▶
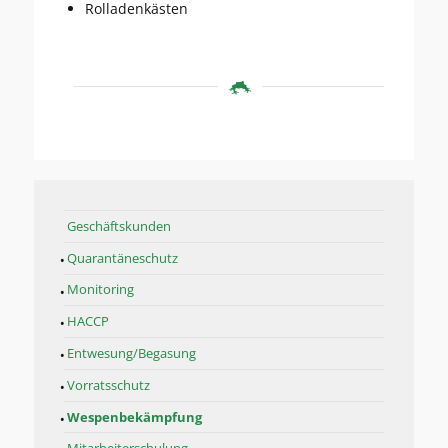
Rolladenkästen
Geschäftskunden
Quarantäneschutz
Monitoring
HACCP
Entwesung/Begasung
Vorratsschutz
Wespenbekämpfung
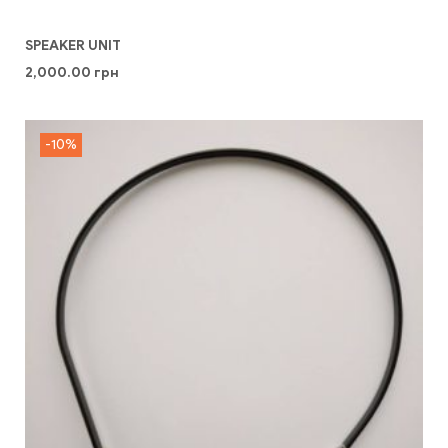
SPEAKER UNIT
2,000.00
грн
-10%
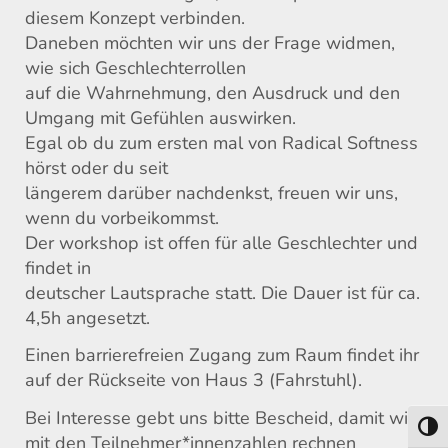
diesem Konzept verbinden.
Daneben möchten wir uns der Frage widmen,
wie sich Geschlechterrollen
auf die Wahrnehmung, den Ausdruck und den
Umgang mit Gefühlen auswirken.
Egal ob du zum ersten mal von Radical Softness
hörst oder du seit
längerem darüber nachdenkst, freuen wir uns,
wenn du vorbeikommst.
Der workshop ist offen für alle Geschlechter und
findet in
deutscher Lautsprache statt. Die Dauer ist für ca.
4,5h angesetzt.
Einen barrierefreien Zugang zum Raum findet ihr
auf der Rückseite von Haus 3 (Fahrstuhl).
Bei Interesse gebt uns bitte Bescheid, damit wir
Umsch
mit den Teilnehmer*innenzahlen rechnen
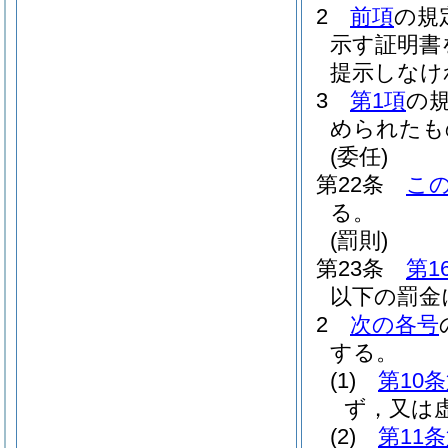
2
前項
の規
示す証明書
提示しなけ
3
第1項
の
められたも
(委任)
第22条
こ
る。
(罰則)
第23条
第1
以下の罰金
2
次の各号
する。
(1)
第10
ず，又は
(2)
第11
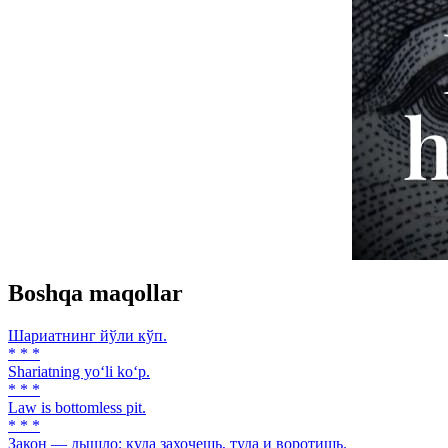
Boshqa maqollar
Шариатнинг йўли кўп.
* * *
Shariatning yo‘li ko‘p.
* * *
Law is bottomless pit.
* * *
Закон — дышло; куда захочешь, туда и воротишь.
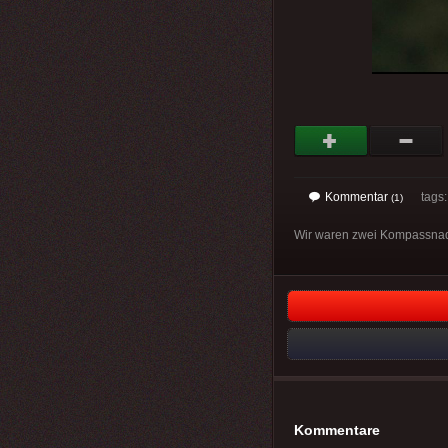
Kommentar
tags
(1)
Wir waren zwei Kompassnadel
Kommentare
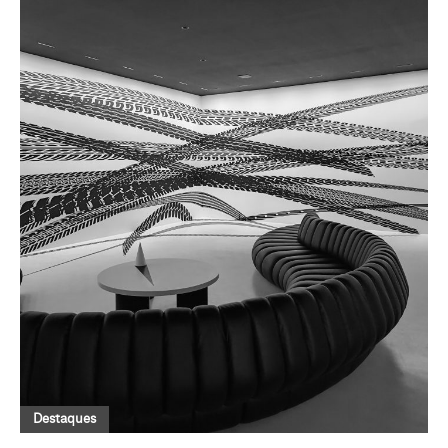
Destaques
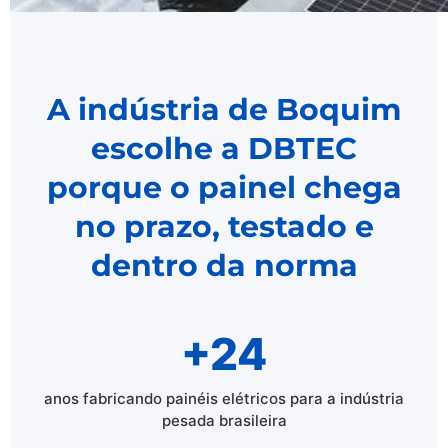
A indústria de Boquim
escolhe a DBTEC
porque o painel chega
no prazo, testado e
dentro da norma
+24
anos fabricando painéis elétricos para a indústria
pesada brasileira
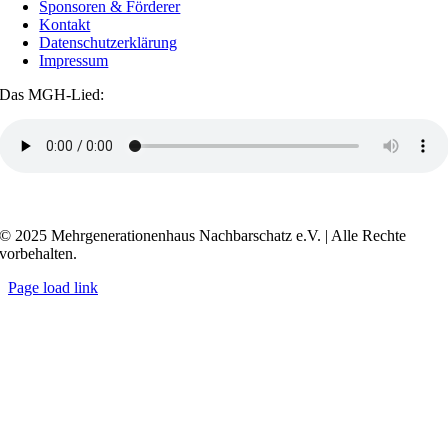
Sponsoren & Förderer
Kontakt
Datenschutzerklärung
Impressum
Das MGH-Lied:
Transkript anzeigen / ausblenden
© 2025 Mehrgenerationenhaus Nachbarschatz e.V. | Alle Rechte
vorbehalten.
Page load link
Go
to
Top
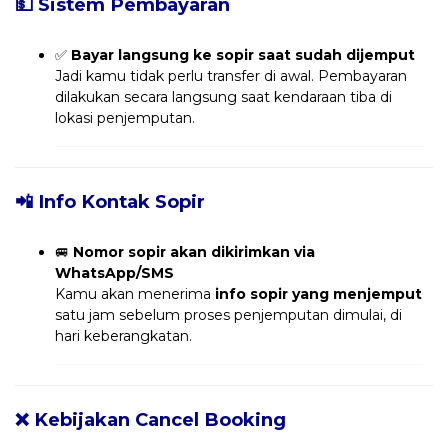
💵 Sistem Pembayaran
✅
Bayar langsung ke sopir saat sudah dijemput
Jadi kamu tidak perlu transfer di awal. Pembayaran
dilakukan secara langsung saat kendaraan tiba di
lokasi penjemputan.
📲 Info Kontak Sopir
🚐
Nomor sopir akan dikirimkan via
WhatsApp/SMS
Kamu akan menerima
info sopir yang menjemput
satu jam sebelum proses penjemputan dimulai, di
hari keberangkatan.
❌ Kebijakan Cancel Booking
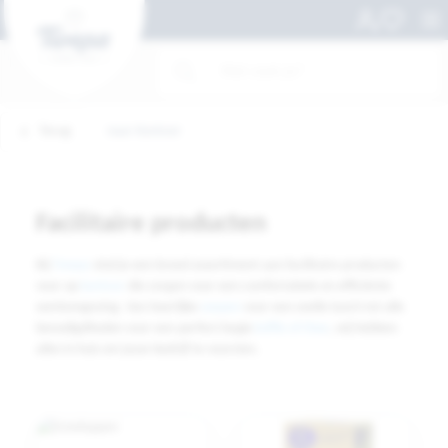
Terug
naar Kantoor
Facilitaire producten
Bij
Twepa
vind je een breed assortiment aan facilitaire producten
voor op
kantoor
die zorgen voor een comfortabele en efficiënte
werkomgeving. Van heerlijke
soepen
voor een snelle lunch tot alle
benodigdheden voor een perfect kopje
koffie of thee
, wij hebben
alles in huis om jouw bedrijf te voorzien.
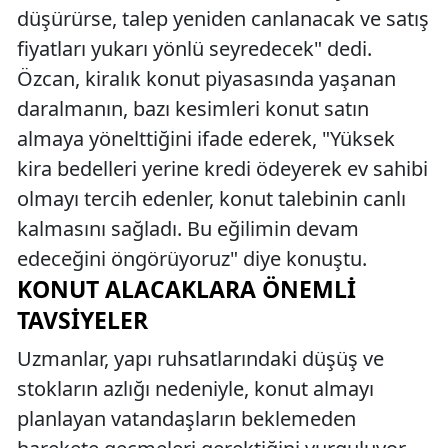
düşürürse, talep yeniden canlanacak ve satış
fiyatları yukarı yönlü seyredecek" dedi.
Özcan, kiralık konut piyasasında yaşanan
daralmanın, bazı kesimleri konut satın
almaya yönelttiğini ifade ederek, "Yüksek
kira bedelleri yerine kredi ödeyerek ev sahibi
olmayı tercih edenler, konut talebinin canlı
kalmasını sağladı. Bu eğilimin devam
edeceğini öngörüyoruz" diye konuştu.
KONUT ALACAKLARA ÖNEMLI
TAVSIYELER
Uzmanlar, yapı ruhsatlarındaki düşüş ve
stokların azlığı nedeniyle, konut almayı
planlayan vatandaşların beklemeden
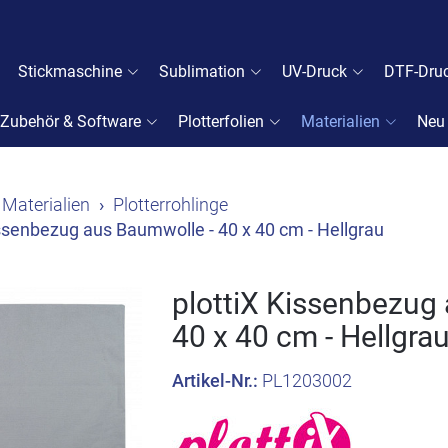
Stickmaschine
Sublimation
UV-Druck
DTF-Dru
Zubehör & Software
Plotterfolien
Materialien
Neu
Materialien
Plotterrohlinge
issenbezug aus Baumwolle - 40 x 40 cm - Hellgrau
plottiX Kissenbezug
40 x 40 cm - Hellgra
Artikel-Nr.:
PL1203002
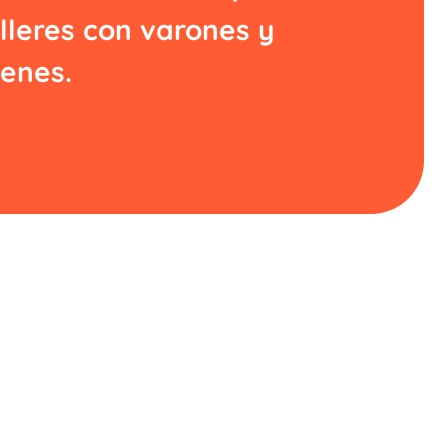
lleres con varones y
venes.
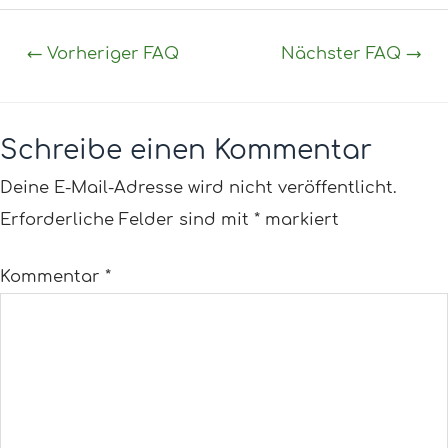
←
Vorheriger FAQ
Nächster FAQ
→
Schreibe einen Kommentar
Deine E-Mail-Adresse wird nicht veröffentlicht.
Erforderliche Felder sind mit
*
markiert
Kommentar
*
◀
### YOUR INSTRUCTIONS
Write out the records above in full and exactly, with no pictures.

### RESULT
Rolladenkästen
Geschäftskunden
Quarantäneschutz
Monitoring
HACCP
Entwesung/Begasung
Vorratsschutz
Wespenbekämpfung
SPEAKER UNIT
2,000.00
грн
-10%
diesem Konzept verbinden.
Daneben möchten wir uns der Frage widmen,
wie sich Geschlechterrollen
auf die Wahrnehmung, den Ausdruck und den
Umgang mit Gefühlen auswirken.
Egal ob du zum ersten mal von Radical Softness
hörst oder du seit
längerem darüber nachdenkst, freuen wir uns,
wenn du vorbeikommst.
Der workshop ist offen für alle Geschlechter und
findet in
deutscher Lautsprache statt. Die Dauer ist für ca.
4,5h angesetzt.
Einen barrierefreien Zugang zum Raum findet ihr
auf der Rückseite von Haus 3 (Fahrstuhl).
Bei Interesse gebt uns bitte Bescheid, damit wir
Umsch
mit den Teilnehmer*innenzahlen rechnen
2
前項
の規
示す証明書
提示しなけ
3
第1項
の
められたも
(委任)
第22条
こ
る。
(罰則)
第23条
第1
以下の罰金
2
次の各号
する。
(1)
第10
ず，又は
(2)
第11
Boshqa maqollar
Шариатнинг йўли кўп.
* * *
Shariatning yo‘li ko‘p.
* * *
Law is bottomless pit.
* * *
Закон — дышло; куда захочешь, туда и воротишь.
Kommentar
tags
(1)
Wir waren zwei Kompassnadel
Kommentare
Destaques
A indústria de Boquim
escolhe a DBTEC
porque o painel chega
no prazo, testado e
dentro da norma
+24
anos fabricando painéis elétricos para a indústria
pesada brasileira
Sponsoren & Förderer
Kontakt
Datenschutzerklärung
Impressum
Das MGH-Lied:
Transkript anzeigen / ausblenden
© 2025 Mehrgenerationenhaus Nachbarschatz e.V. | Alle Rechte
vorbehalten.
Page load link
Go
to
Top
💵 Sistem Pembayaran
✅
Bayar langsung ke sopir saat sudah dijemput
Jadi kamu tidak perlu transfer di awal. Pembayaran
dilakukan secara langsung saat kendaraan tiba di
lokasi penjemputan.
📲 Info Kontak Sopir
🚐
Nomor sopir akan dikirimkan via
WhatsApp/SMS
Kamu akan menerima
info sopir yang menjemput
satu jam sebelum proses penjemputan dimulai, di
hari keberangkatan.
❌ Kebijakan Cancel Booking
Terug
naar Kantoor
Facilitaire producten
Bij
Twepa
vind je een breed assortiment aan facilitaire producten
voor op
kantoor
die zorgen voor een comfortabele en efficiënte
werkomgeving. Van heerlijke
soepen
voor een snelle lunch tot alle
benodigdheden voor een perfect kopje
koffie of thee
, wij hebben
alles in huis om jouw bedrijf te voorzien.
düşürürse, talep yeniden canlanacak ve satış
fiyatları yukarı yönlü seyredecek" dedi.
Özcan, kiralık konut piyasasında yaşanan
daralmanın, bazı kesimleri konut satın
almaya yönelttiğini ifade ederek, "Yüksek
kira bedelleri yerine kredi ödeyerek ev sahibi
olmayı tercih edenler, konut talebinin canlı
kalmasını sağladı. Bu eğilimin devam
edeceğini öngörüyoruz" diye konuştu.
KONUT ALACAKLARA ÖNEMLI
TAVSIYELER
Uzmanlar, yapı ruhsatlarındaki düşüş ve
stokların azlığı nedeniyle, konut almayı
planlayan vatandaşların beklemeden
Stickmaschine
Sublimation
UV-Druck
DTF-Dru
Zubehör & Software
Plotterfolien
Materialien
Neu
Materialien
Plotterrohlinge
issenbezug aus Baumwolle - 40 x 40 cm - Hellgrau
plottiX Kissenbezug
40 x 40 cm - Hellgra
Artikel-Nr.:
PL1203002
lleres con varones y
venes.
←
Vorheriger FAQ
Nächster FAQ
→
Schreibe einen Kommentar
Deine E-Mail-Adresse wird nicht veröffentlicht.
Erforderliche Felder sind mit
*
markiert
Kommentar
*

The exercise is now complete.